Nice work! Did you mix paints as per the suggestion on the instructions, or go from scratch? And I like the nose nick.
I mixed the paints per the advice of one fantastic builder named Tracy Mann and actually it looks a lot darker in person but from where I'm sitting, perfect in pictures as far as color is concerned. The colors it was supposed to be was 40% Duck Egg Blue, 40% Light Ghost Gray, 5% Medium Blue and 15% white and you can play with your ratios of the final 2 colors to get the desired effect. Well, instead of grabbing a a bottle of Intermediate Blue (couldn't find Medium Blue) I grabbed a bottle of Intermediate Gray (yikes) and had to add a crapload of white to try to correct the problem.

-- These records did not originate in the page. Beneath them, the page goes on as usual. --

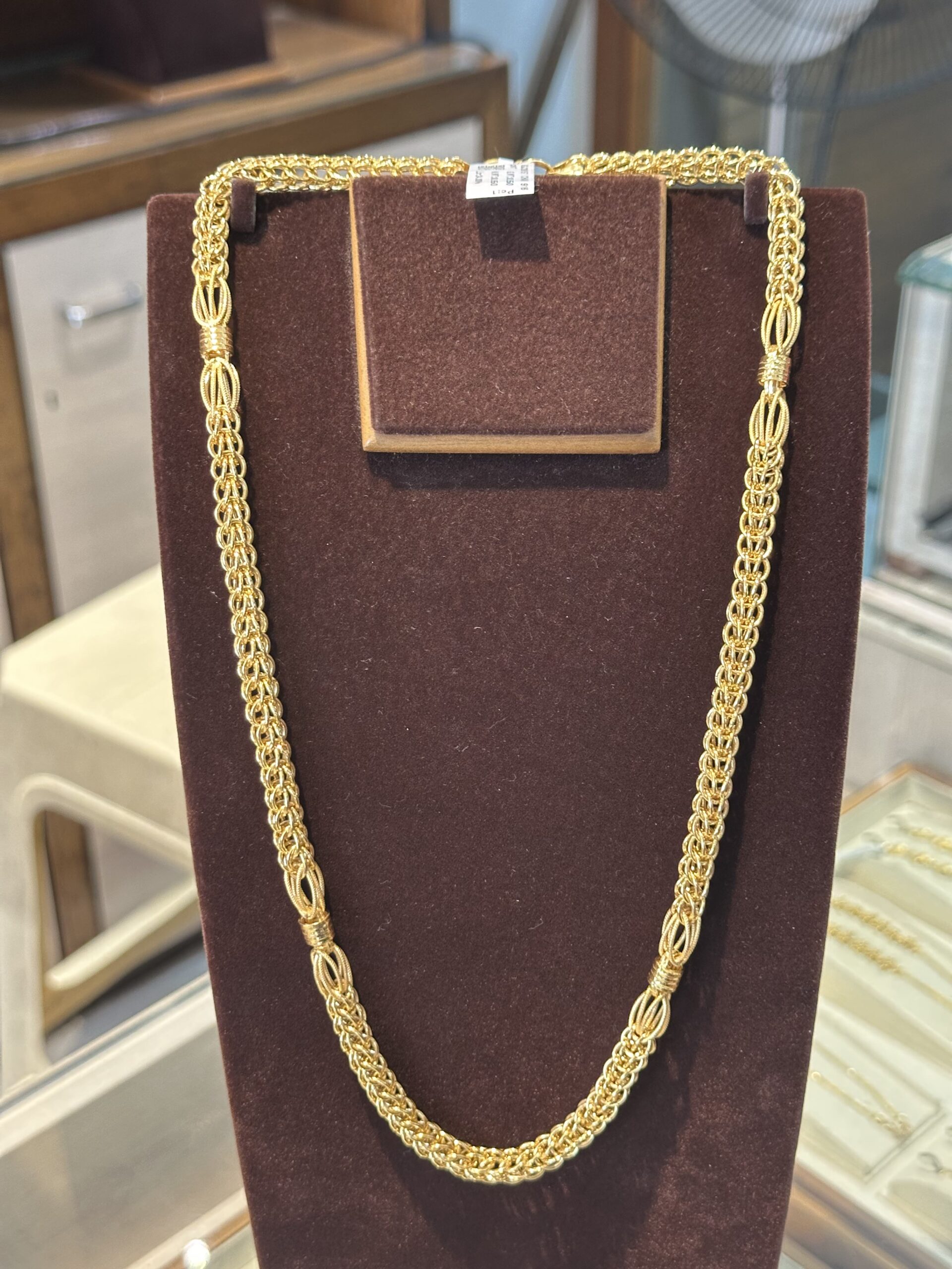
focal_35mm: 48
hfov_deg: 30.3
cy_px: 634
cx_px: 476
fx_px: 1760
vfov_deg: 39.7
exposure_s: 1/50
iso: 250
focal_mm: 6.86
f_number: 1.78
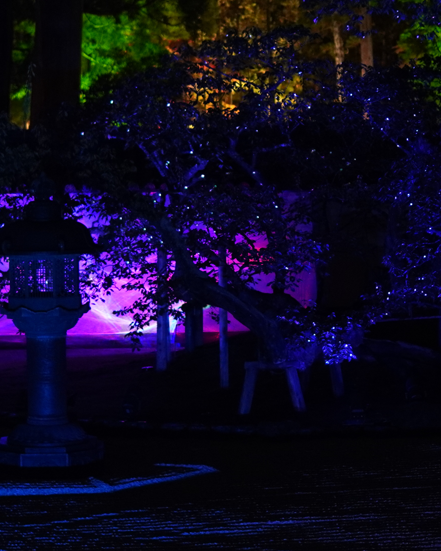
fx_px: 1909
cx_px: 349
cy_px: 171
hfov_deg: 13.1
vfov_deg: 16.4
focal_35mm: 117
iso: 1000
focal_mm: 30
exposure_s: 1/8
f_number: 1.8
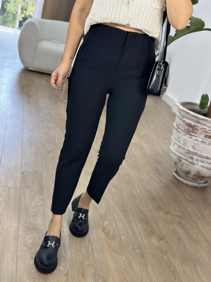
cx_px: 106
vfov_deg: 39.7
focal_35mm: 48
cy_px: 141
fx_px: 390
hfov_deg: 30.3
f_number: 1.78
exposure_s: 1/100
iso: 100
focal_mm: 6.86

What was really fun was the gridlines as I was losing my mind trying to figure out how to do them. The problem with the kit as opposed to the filming model is that the gridlines on the kit are "outies" (raised) as opposed to the "innies" (recessed) gridlines on the studio model. It was suggested to me that I use an artist's pencil on them and if they were innies that would have been a piece of cake to do(hell I could have used an alcohol wash or powdered weathering if they were innies). So I tried using a pencil and experienced failure right off the bat. So, I took an eraser to the sloppy line and discovered that when you do this you leave a faint hint of the pencil mark and it's realtively straight for the purposes of a weathered gridline.
So all of those gridlines you see are erasures. I think that's pretty neat myself.